**Work request**
Your job is to set down the stretch of entries that opens with the line containing "-13,7 +13,7 @@" and closes with the line containing "font-size:21px; line-height:23px; color:#3b82f6;". Keep both end lines, copy each exactly, and add nothing.

══ Working data ══

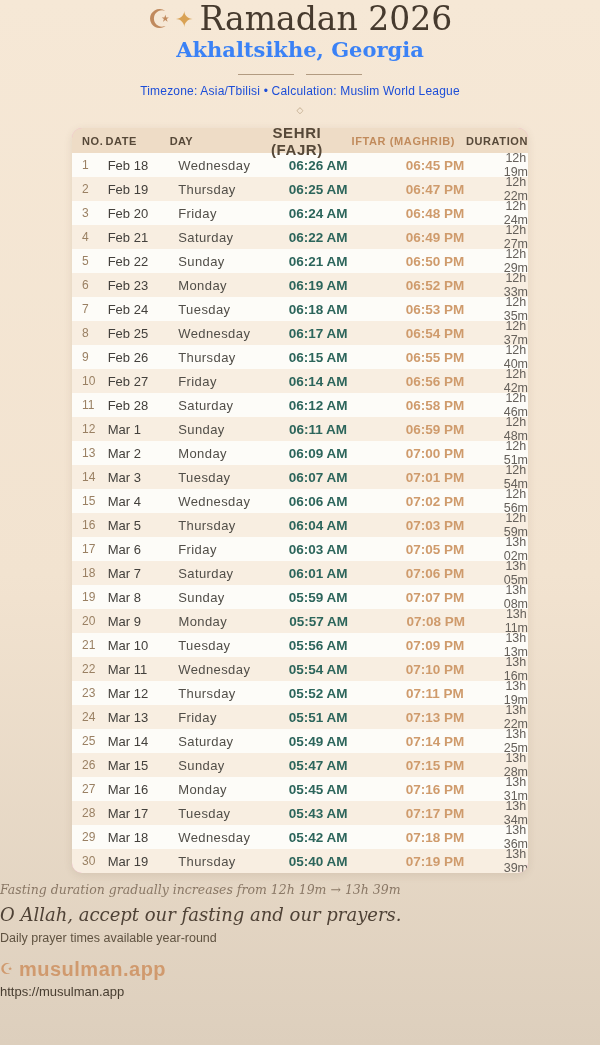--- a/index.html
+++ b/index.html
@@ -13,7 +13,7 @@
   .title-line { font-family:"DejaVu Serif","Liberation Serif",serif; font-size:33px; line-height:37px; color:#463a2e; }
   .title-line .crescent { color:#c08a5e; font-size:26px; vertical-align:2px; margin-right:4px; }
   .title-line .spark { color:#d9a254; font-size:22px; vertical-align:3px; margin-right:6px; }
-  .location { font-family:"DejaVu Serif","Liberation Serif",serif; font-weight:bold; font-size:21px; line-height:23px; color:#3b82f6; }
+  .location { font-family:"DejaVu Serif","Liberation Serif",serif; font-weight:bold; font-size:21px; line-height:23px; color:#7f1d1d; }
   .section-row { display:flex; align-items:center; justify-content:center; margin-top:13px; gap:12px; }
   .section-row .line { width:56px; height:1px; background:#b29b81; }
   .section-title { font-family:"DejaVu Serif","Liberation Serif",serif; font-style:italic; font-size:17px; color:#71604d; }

═══

**Response to this task**
@@ -13,7 +13,7 @@
   .title-line { font-family:"DejaVu Serif","Liberation Serif",serif; font-size:33px; line-height:37px; color:#463a2e; }
   .title-line .crescent { color:#c08a5e; font-size:26px; vertical-align:2px; margin-right:4px; }
   .title-line .spark { color:#d9a254; font-size:22px; vertical-align:3px; margin-right:6px; }
-  .location { font-family:"DejaVu Serif","Liberation Serif",serif; font-weight:bold; font-size:21px; line-height:23px; color:#3b82f6; }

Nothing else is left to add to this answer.